Cognitive behavioural therapy, as the name suggests, is not just about direct challenge to abnormal behaviour. The cognitive bit is important too. As psychological theories of obsessions and compulsions improved, cognitive therapy was added to exposure treatment. It aims to reveal to patients the dysfunctional beliefs they hold – inflated responsibility, for example – and teaches them how to recognize, to challenge and ultimately to restructure these destructive patterns of thought. It stresses how the interpretation and appraisal of thoughts drive OCD, not the intrusive thoughts themselves.

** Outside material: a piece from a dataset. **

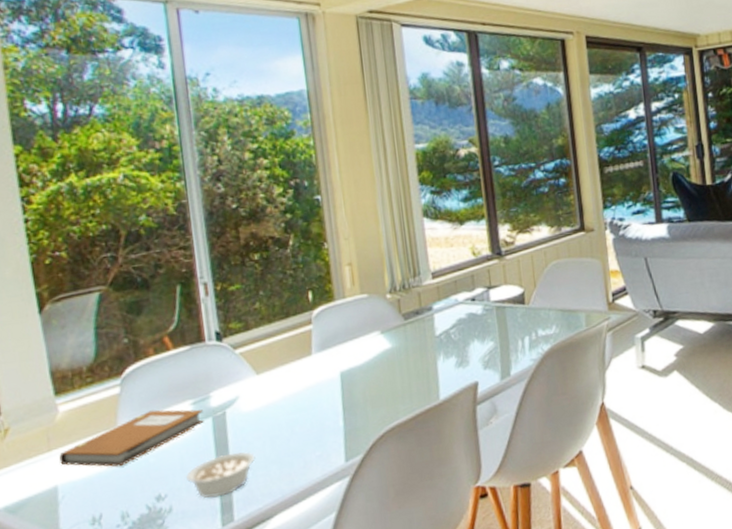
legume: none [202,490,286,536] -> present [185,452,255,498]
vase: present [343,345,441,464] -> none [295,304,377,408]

Some OCD patients refuse cognitive behavioural therapy because it sounds too soft. How can talking and thinking, and talking about thinking, dig out deep-rooted obsessions, overgrown with years and sometimes decades of neglect? Others find it too harsh and quit. Some people find a combination of SSRI drugs and CBT helpful; there is some evidence that OCD patients given so-called smart drugs – supposed to give a short-term boost to mental ability, and popular with college students – can improve the outcome of CBT.

It’s common for people who have been through CBT to become evangelists and urge everybody to try it. I’ll say only that scientists know it works. They see how the impact can be dramatic and sudden. What’s more, they know it can alter the structure and function of the brain. Successful therapy shows up on brain scans – which reveal changes in the kind of activities and brain regions we discussed earlier, those that are implicated in the causes and maintenance of OCD. The mind and the brain are not so separate after all. Change the mind and you can change the brain. It worked for me. It can be hard to access good CBT and I will always be profoundly grateful that I did. And no, I never did smear blood onto my daughter.